3. Série parcialmente baseada em fatos reais

Mindy Kaling já atuou em séries e filmes, além de ter roteirizado outras produções (Foto: Divulgação).

Eu Nunca… retrata a adolescência de uma indiana nos Estados Unidos, e embora seja uma produção ficcional, nem tudo ali surgiu exclusivamente do imaginário de alguém. A autora da série Mindy Kaling se inspirou em suas vivências para construir a nova produção da Netflix. Mesmo assim, a própria Kaling afirmou que a personagem Devi não é parecida com o que ela foi na juventude. Segundo a criadora, a protagonista é mais confiante.

E se engana quem acha que, assim como parte do elenco, Mindy Kaling é uma estreante. Kaling já trabalhou em séries como The Office , tanto atuando como escrevendo roteiros de episódios. Além disso, ela também está no elenco de Oito Mulheres e um Segredo (2018) . Em uma entrevista, Mindy Kaling revelou que preferiu estar coordenando a série da Netflix a fazer parte do elenco de atores.

4. A série se passaria nos anos 1980

Mindy Kaling, autora da séríe, já é um nome conhecido pelo ótimo trabalho feito nos últimos anos. A Netflix aproveitou o sucesso de Kaling e a convidou para escrever uma nova produção para a plataforma, mas, a prori, ela deveria se passar nos anos 1980.

A ideia inicial era contar a história de uma adolescente oitentista, época já muito retratada em produções atuais, principalmente da Netflix. Mindy Kaling aceitou a oportunidade, mas se recusou ambientá-la nessa década.

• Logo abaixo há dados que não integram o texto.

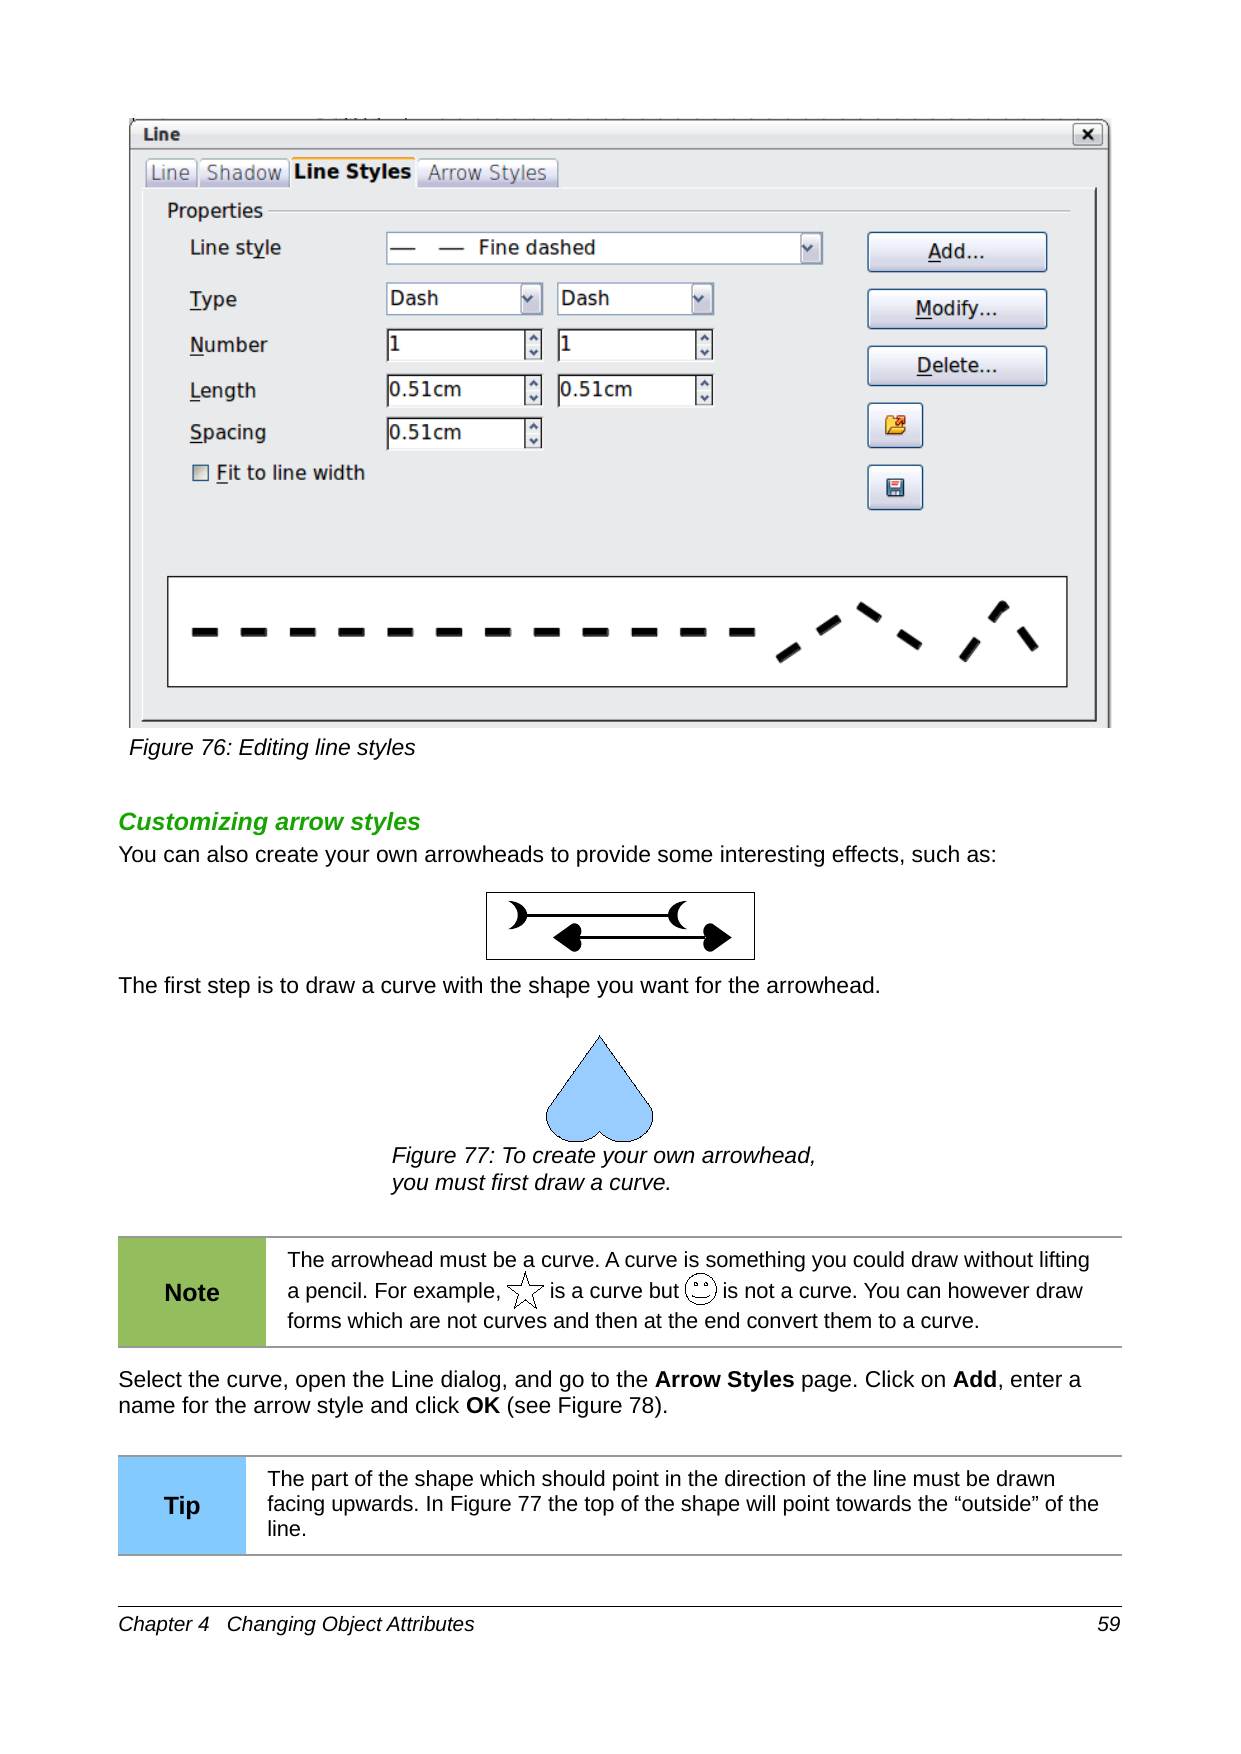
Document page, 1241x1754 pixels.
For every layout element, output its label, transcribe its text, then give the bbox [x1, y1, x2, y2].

5. Maitreyi Ramakrishnan não é indiana

Foto: Reprodução | Netflix

A atriz de 18 anos nasceu e foi criada em Mississauga, Ontário, Canadá, onde cursou o ensino médio, mas ela não é de etnia indiana. Maitreyi Ramakrishnan é de etnia tâmil, seus pais são do Sri Lanka e fugiram da guerra civil do país para viverem no Canadá. Ela confessou em entrevista à um veículo canadense estar feliz pela representatividade para as pessoas de sua etnia em atuar numa grande produção.